Arbitration is an alternative dispute resolution (ADR) process wherein disputing parties agree – often through an agreement to arbitrate – to resolve a dispute by empowering one or more neutral “arbitrators” to adjudicate it: that is, render a merits-based decision on the case like a judge, but in a typically simplified, bench trial-like format.
Because arbitration can “look” like litigation, parties sometimes mis-suppose that they have little say in how their arbitration will proceed. This is incorrect. Arbitration is, in fact, a highly customizable dispute resolution process. All it requires is that parties carefully use their power of choice.
Choice of Arbitrator
Unlike at trial, parties can choose who will rule on their dispute in arbitration. When making this choice, parties often appoint as their arbitrator(s) retired judges and seasoned attorneys with relevant subject-matter knowledge and practice-area experience litigating and trying related disputes. Parties will often strike and rank potential arbitrators from a list prepared by an ADR case manager, weighing each prospect’s representative case experience.
The ability to choose your arbitrator is a powerful, compelling quality-assurance advantage of arbitration. In court, a judge is assigned to the case, and jury selection can be mired in uncertainties. “In arbitration, however, arbitrator selection is entirely within the parties’ power,” said Hon. Stuart A. Nudelman, (Ret.), senior mediator and arbitrator at ADR Systems. “This way, parties can be confident that whoever will rule on their case is qualified to do so, giving proper weight to testimony from lay and expert witnesses and having familiarity with the substantive law, issues, arguments and even terminology of niche industries or practice areas.”
Choice of Rules and Procedure
When arbitrating, parties can choose the rules that will govern the dispute and tailor procedures to serve their financial and logistical goals. They can curtail motion practice, limit discovery, relax rules of evidence and set clear deadlines. They can even choose to modify the rules to tailor them to their dispute.

Recorded data:
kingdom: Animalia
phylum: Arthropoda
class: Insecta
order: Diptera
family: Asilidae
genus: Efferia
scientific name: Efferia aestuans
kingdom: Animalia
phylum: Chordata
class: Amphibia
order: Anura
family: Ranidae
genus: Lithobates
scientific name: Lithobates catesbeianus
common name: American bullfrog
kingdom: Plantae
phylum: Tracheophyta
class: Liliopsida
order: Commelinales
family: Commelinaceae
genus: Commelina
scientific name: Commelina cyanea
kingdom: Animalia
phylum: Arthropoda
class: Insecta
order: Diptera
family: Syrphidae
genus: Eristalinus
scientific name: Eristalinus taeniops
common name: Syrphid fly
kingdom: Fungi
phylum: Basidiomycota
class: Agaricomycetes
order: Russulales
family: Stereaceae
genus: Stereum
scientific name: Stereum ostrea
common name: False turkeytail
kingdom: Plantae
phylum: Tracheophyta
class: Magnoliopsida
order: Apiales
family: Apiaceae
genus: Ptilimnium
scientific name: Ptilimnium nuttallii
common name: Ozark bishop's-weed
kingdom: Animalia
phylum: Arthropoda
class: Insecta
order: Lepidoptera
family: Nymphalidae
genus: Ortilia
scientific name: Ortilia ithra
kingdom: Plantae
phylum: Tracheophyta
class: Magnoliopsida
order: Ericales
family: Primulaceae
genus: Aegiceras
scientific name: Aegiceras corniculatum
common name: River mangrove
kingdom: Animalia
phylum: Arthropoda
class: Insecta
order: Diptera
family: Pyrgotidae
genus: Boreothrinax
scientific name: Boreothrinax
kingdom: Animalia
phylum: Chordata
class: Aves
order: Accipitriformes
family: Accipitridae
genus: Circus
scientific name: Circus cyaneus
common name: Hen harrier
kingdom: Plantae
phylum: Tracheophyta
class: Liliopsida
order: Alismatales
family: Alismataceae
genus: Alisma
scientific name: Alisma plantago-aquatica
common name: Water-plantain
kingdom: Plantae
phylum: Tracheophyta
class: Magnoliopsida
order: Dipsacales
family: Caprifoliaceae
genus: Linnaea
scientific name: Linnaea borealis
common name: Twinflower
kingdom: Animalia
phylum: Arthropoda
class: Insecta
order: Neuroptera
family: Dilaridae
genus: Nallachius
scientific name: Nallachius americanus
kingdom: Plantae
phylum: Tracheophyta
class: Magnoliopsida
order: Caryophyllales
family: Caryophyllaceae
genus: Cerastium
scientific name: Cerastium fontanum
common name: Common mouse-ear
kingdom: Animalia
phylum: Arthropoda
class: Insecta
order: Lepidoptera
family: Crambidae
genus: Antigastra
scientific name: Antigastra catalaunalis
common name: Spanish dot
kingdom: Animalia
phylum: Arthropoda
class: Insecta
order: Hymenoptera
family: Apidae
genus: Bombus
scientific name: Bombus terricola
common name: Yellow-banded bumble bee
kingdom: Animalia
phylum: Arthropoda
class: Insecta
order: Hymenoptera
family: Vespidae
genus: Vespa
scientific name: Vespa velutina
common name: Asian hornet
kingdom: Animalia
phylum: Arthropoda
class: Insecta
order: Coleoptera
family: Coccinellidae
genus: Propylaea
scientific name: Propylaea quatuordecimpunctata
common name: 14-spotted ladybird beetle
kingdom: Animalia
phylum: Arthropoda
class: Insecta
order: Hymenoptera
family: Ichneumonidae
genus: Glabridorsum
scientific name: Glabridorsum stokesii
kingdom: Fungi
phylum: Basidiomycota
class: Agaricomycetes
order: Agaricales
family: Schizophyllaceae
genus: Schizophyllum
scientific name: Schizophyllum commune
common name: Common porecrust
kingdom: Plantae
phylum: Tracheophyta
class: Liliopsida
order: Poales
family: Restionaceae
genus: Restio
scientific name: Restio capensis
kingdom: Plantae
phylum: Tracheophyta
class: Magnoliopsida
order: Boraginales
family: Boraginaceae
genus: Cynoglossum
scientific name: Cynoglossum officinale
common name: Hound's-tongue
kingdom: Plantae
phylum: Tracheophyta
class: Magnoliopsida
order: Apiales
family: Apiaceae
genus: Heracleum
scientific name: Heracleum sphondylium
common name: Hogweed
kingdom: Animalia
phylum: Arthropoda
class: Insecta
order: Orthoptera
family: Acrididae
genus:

Directives:
**1.** Copy everything in the arbitration text from "Choice of Rules" down to "to their dispute.", but swap "discovery" for "document exchange".
**2.** According to the arbitration text, who prepares the list that parties use to strike and rank potential arbitrators?

Answers to the problems:
**1.**
Choice of Rules and Procedure
When arbitrating, parties can choose the rules that will govern the dispute and tailor procedures to serve their financial and logistical goals. They can curtail motion practice, limit document exchange, relax rules of evidence and set clear deadlines. They can even choose to modify the rules to tailor them to their dispute.

**2.** An ADR case manager.